-- REQUIRED TASK --
Return the lines from the one containing "text Задачи: [177, 779, 1152, 813]" up to and including the one containing "text I. ВВЕДЕНИЕ [177, 176, 1152, 209]", reproducing them exactly.

[Layout annotation data]
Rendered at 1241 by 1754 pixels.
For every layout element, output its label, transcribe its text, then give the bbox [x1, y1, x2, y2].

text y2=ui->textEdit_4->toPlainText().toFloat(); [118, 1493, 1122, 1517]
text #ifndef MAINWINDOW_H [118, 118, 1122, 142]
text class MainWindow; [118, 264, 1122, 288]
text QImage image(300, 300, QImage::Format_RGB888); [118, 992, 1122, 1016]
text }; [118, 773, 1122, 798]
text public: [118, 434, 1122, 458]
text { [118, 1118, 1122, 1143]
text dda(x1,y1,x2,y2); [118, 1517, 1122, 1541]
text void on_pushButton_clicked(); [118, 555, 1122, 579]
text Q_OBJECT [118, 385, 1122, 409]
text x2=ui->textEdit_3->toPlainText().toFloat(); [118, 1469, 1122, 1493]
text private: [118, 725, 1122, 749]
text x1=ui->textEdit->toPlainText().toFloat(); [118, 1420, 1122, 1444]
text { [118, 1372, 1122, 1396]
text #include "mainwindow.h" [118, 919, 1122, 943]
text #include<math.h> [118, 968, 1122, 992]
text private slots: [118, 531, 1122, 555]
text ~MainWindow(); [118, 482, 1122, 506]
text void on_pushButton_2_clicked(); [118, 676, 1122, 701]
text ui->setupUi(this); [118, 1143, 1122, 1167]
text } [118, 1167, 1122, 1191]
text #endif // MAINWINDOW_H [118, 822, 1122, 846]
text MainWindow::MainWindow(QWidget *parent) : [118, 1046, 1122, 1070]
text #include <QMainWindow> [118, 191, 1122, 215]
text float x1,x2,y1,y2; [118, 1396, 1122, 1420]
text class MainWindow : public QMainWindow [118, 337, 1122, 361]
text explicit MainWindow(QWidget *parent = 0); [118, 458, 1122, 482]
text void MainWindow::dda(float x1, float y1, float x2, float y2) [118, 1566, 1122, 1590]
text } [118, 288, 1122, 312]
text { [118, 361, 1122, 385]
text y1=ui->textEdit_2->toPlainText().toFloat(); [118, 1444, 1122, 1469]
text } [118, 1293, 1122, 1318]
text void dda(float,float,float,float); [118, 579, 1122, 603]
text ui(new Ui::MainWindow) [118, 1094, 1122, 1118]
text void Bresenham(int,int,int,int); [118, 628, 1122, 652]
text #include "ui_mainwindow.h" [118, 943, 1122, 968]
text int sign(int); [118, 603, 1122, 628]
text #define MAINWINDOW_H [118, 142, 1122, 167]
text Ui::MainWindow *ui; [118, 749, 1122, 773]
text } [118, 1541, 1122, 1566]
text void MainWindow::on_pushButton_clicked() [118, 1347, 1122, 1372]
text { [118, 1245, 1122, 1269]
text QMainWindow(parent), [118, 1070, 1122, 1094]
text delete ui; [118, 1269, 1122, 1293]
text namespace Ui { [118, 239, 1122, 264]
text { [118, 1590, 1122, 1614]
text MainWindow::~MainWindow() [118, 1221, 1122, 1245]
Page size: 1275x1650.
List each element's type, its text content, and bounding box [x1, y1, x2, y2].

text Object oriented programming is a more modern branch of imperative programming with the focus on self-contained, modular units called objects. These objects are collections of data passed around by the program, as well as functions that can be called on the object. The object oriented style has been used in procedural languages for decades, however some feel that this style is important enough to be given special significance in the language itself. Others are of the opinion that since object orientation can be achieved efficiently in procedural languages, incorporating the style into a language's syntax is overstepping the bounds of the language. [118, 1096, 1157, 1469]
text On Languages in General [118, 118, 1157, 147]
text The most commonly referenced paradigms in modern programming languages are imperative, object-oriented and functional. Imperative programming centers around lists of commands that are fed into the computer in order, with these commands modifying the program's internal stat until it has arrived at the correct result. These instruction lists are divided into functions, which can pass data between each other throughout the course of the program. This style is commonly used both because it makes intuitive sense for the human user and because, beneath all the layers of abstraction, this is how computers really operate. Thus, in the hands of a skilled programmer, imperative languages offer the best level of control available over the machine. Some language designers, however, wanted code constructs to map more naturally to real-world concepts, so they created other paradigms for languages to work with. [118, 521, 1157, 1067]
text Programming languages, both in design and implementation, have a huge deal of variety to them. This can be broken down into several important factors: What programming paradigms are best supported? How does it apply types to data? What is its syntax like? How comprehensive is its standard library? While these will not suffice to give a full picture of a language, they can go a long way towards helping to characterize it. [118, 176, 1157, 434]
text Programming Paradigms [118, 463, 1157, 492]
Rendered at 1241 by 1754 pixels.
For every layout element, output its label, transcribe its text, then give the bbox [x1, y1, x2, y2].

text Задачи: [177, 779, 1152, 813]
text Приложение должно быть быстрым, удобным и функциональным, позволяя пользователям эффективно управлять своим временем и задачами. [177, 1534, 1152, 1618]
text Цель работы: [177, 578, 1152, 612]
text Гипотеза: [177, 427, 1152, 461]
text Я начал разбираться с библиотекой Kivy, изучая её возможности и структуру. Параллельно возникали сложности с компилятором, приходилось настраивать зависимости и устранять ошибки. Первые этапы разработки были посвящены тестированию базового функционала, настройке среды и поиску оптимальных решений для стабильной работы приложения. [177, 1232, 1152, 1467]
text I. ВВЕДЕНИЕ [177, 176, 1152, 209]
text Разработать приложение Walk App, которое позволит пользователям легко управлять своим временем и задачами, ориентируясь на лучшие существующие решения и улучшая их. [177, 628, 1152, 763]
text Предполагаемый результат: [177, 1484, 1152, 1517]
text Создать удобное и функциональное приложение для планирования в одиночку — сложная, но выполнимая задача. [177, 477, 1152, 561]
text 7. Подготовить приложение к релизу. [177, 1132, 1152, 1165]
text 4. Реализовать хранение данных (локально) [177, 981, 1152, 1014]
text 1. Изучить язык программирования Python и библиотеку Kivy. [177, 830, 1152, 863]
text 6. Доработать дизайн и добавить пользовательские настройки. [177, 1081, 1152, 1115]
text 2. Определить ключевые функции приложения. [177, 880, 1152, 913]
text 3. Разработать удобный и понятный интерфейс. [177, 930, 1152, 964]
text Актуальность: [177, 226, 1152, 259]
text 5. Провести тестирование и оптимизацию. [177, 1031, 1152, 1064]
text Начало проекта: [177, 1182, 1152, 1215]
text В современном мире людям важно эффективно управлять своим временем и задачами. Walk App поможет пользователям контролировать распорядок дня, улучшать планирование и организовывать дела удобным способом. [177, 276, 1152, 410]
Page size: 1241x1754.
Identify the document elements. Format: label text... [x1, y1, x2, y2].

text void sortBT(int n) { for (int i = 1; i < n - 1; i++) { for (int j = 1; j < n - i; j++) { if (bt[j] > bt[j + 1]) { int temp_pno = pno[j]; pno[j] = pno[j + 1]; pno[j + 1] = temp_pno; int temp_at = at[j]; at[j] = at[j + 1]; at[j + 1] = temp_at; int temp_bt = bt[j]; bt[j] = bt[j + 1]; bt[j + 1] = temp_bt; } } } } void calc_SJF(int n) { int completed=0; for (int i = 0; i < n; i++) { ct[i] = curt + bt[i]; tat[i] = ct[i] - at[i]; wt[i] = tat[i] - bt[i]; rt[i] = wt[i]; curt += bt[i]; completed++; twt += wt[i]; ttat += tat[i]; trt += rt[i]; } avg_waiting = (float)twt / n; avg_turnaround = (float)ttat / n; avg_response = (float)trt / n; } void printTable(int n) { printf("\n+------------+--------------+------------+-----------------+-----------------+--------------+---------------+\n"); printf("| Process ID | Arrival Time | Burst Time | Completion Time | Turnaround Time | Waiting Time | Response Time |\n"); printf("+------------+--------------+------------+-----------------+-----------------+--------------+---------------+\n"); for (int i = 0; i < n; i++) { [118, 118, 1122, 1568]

-- EXERCISE ANSWER --
text Задачи: [177, 779, 1152, 813]
text Приложение должно быть быстрым, удобным и функциональным, позволяя пользователям эффективно управлять своим временем и задачами. [177, 1534, 1152, 1618]
text Цель работы: [177, 578, 1152, 612]
text Гипотеза: [177, 427, 1152, 461]
text Я начал разбираться с библиотекой Kivy, изучая её возможности и структуру. Параллельно возникали сложности с компилятором, приходилось настраивать зависимости и устранять ошибки. Первые этапы разработки были посвящены тестированию базового функционала, настройке среды и поиску оптимальных решений для стабильной работы приложения. [177, 1232, 1152, 1467]
text I. ВВЕДЕНИЕ [177, 176, 1152, 209]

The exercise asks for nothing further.